# The task
The response must reproduce exactly every line of the material below holding the word "center".

# Recorded data
※ ※ ※

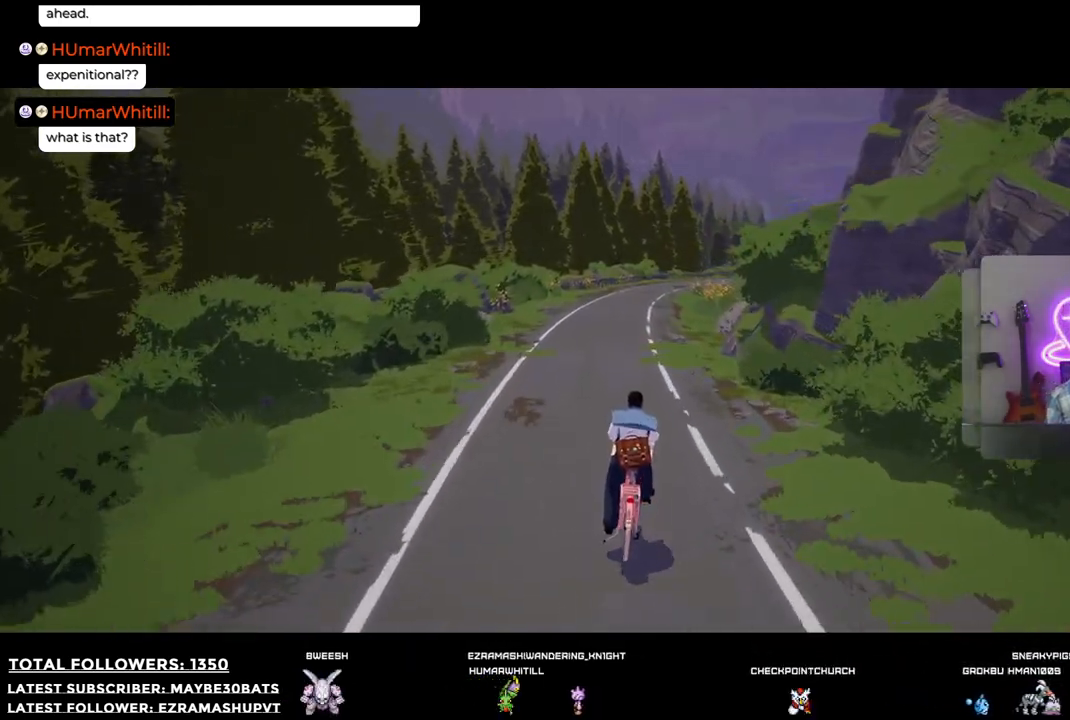
{"buttons": [], "left_stick": "up", "right_stick": "center", "events": []}
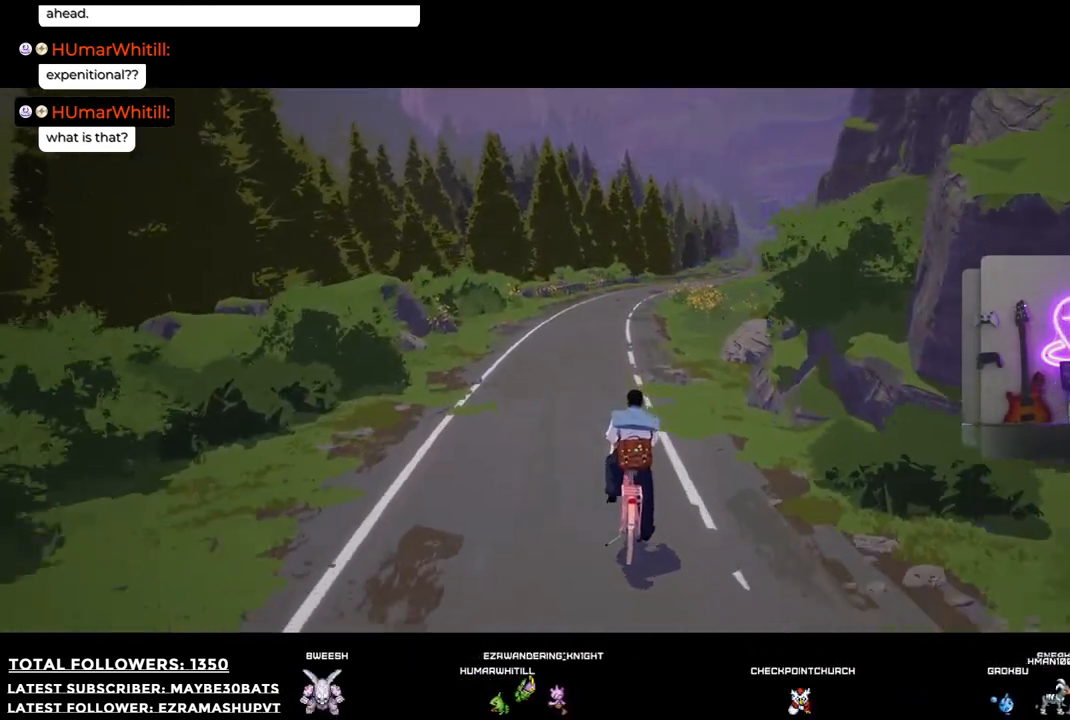
{"buttons": [], "left_stick": "up", "right_stick": "down-right", "events": [[367, "right_stick", "down-right"]]}
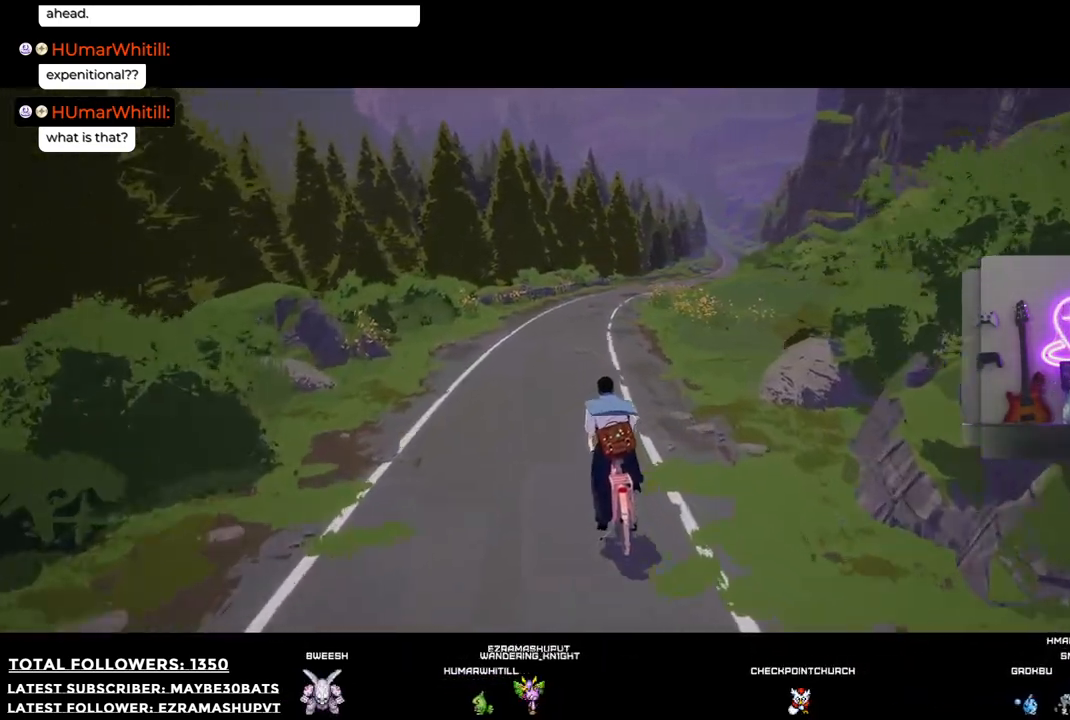
{"buttons": [], "left_stick": "up", "right_stick": "center", "events": [[55, "right_stick", "center"]]}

※ ※ ※

# Task response
{"buttons": [], "left_stick": "up", "right_stick": "center", "events": []}
{"buttons": [], "left_stick": "up", "right_stick": "center", "events": [[55, "right_stick", "center"]]}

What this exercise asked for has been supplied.